## Begin Page
[rds-devel] [PATCH 2/2] RDS/IB: add connection level flow control

Wed Nov 14 06:04:20 PST 2007

On Wednesday 14 November 2007 11:23, Or Gerlitz wrote:
> I think this flow can be simplified to have the --receiver-- send credit
> update packet
> when it sees that the credits at the sender are below some low water mark.

It works both ways. The sender requests an ACK packet when its credits
are too low. The receiver will also schedule an ACK when the sender ate
half its window.

> Also: with this approach, can we remove the ACK packets from RDS/IB
> altogether? since you know what
> was the last sequence number, and the sequence number is incremental, IB RC
> in order delivery
> guarantees that  all the  packets (RDS fragments) up to this number are in
> memory.

Yes, that's certainly a possibility.

However, after experimenting with this code some more, I have some doubts.

 a)	with a credit based scheme, we will never be able to use
	a shared receive queue (because you don't know in advance how
	to allocate credits)

 b)	We're currently making heavy use of ACK packets, which complicate
	matters quite a bit - the whole send path is serialized using the
	c_send_sem semaphore, except for ACKs. So additional locking is
	required for that.
## End Page
## Begin Given data
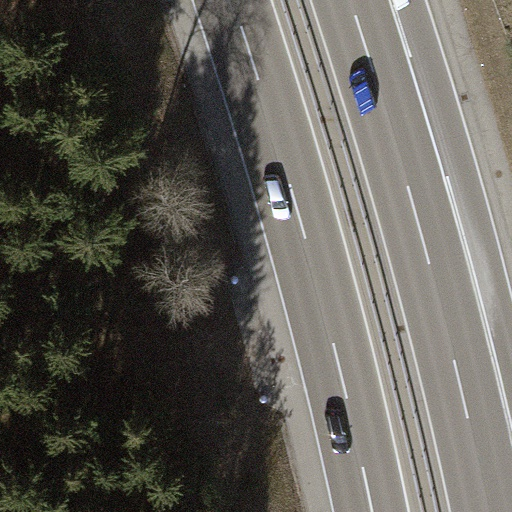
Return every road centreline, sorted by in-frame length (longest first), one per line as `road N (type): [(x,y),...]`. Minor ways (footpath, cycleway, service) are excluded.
road 1 (motorway): [(233,0),(299,213),(372,511)]
road 2 (motorway): [(450,340),(351,0)]
road 3 (motorway): [(491,511),(450,340)]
## End Given data
• [Task objective]:
Retype the entire RDS/IB flow control thread word for word. The listing has nothing to do with the text.

• [Response for this exercise]:
[rds-devel] [PATCH 2/2] RDS/IB: add connection level flow control

Wed Nov 14 06:04:20 PST 2007

On Wednesday 14 November 2007 11:23, Or Gerlitz wrote:
> I think this flow can be simplified to have the --receiver-- send credit
> update packet
> when it sees that the credits at the sender are below some low water mark.

It works both ways. The sender requests an ACK packet when its credits
are too low. The receiver will also schedule an ACK when the sender ate
half its window.

> Also: with this approach, can we remove the ACK packets from RDS/IB
> altogether? since you know what
> was the last sequence number, and the sequence number is incremental, IB RC
> in order delivery
> guarantees that  all the  packets (RDS fragments) up to this number are in
> memory.

Yes, that's certainly a possibility.

However, after experimenting with this code some more, I have some doubts.

 a)	with a credit based scheme, we will never be able to use
	a shared receive queue (because you don't know in advance how
	to allocate credits)

 b)	We're currently making heavy use of ACK packets, which complicate
	matters quite a bit - the whole send path is serialized using the
	c_send_sem semaphore, except for ACKs. So additional locking is
	required for that.